# [EXTRACTED INFORMATION]
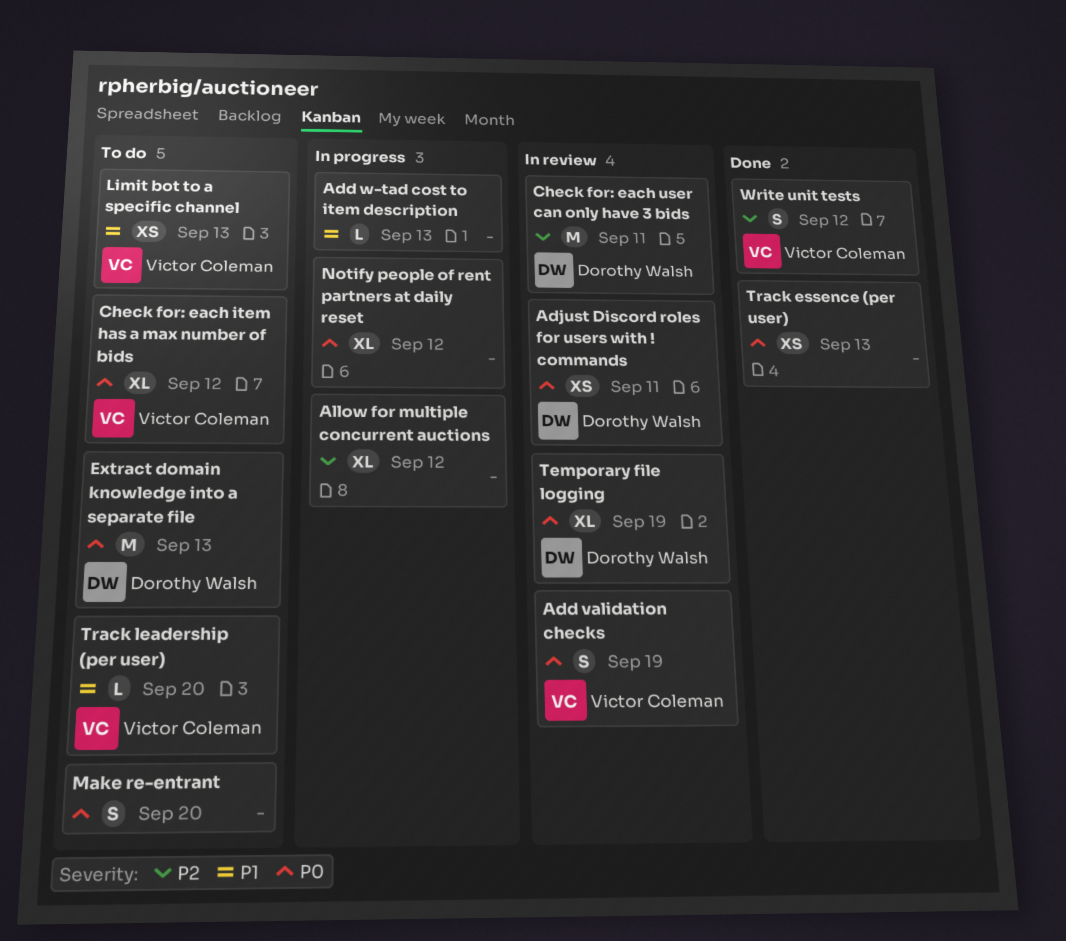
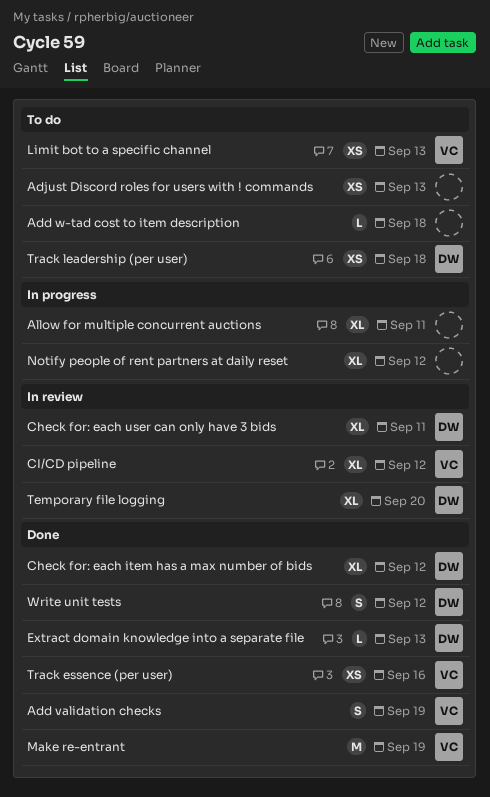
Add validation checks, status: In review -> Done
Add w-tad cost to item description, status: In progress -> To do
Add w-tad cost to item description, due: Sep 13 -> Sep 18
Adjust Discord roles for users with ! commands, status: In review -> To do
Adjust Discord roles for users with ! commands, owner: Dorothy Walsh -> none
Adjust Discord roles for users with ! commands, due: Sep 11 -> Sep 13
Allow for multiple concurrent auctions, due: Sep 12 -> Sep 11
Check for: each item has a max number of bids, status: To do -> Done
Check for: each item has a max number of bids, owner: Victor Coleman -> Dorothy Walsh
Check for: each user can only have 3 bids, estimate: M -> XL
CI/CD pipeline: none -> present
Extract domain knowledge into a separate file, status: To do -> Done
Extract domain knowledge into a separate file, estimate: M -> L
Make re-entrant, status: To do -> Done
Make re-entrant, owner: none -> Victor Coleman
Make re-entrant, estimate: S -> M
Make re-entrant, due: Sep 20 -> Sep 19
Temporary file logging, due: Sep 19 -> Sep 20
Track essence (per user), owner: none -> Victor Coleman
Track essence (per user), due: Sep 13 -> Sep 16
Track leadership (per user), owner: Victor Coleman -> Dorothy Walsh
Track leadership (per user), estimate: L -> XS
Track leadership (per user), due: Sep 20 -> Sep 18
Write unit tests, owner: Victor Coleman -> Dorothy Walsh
...
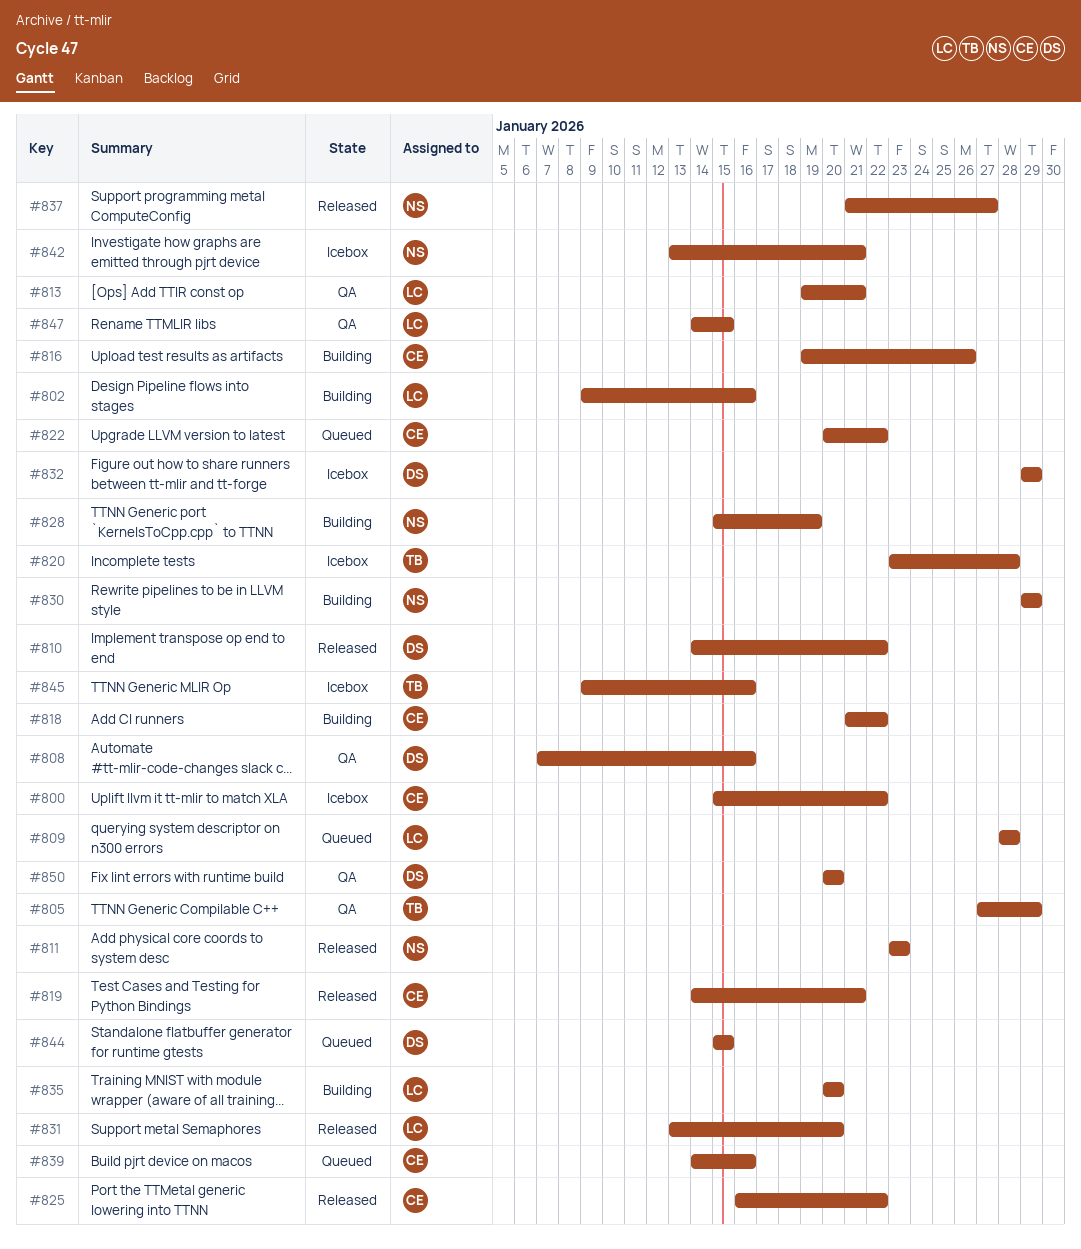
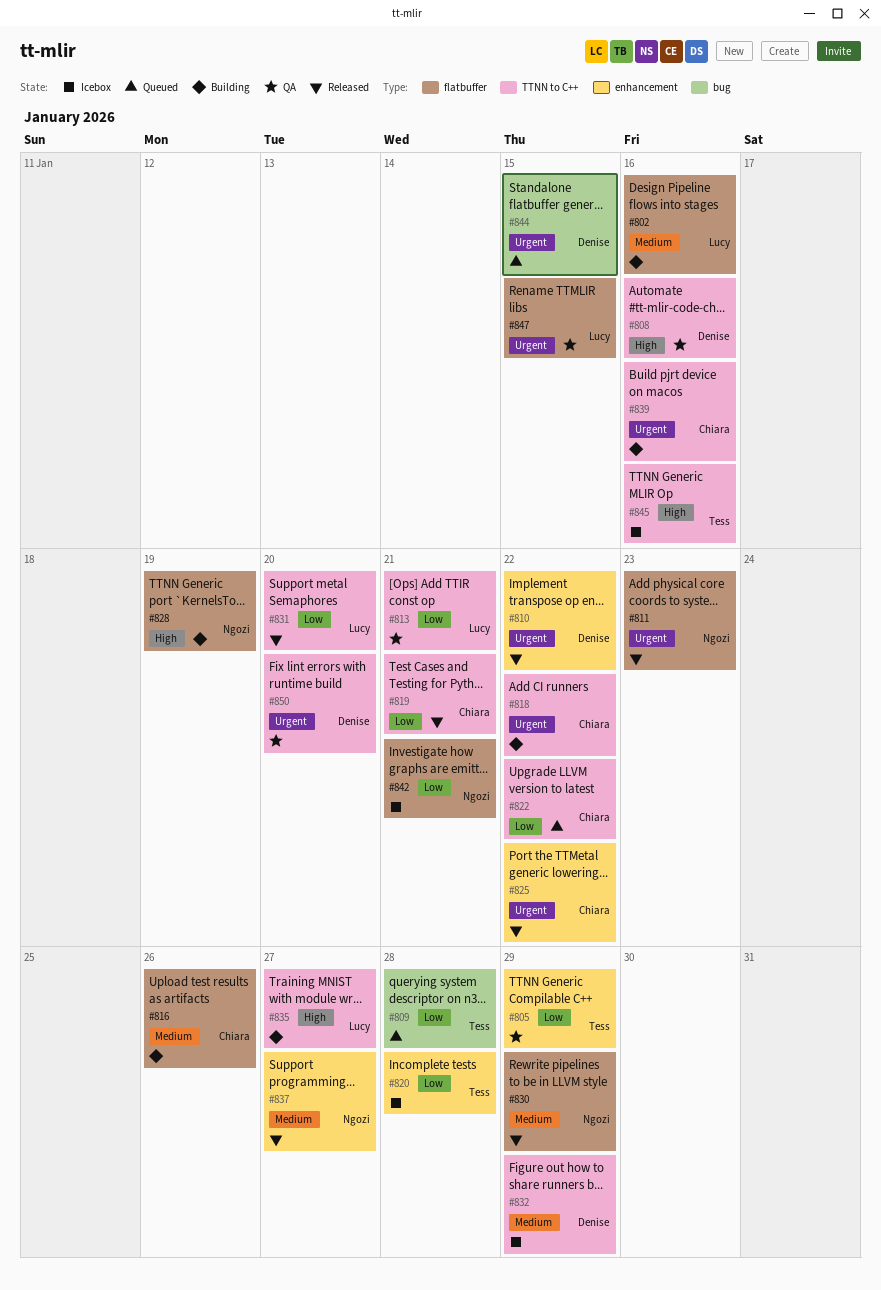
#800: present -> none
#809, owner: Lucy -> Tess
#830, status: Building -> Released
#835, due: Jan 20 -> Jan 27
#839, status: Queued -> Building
--
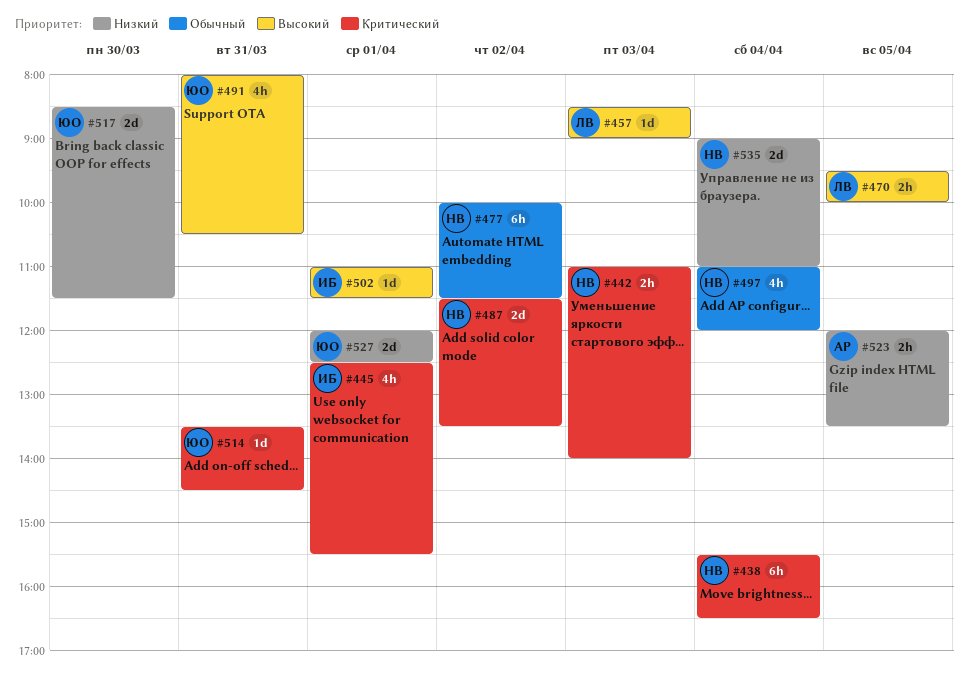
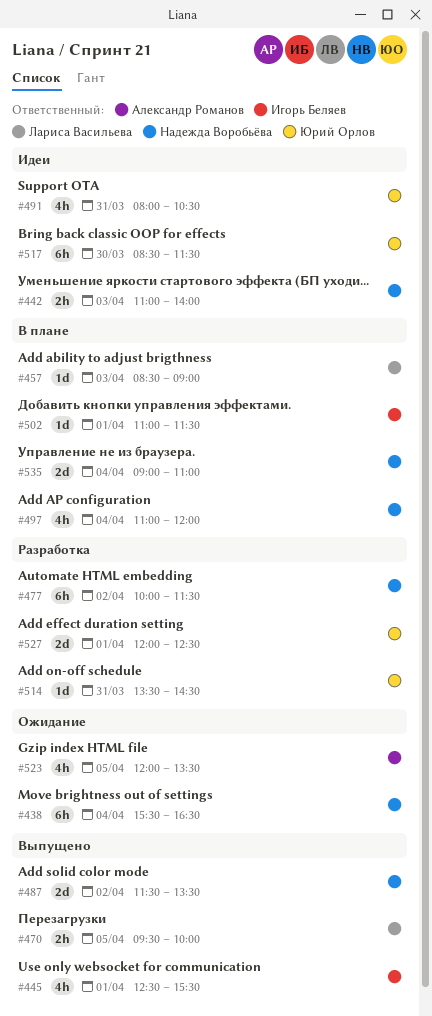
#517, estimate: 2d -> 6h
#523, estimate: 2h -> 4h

# [WHAT TO DO]
Could you return exactly the stretch of the data above that starts at the line with "Track leadership (per user), estimate: L" and ends at the line with "Write unit tests, owner: Victor", both lines included?

# [OUTPUT FOR THIS TASK]
Track leadership (per user), estimate: L -> XS
Track leadership (per user), due: Sep 20 -> Sep 18
Write unit tests, owner: Victor Coleman -> Dorothy Walsh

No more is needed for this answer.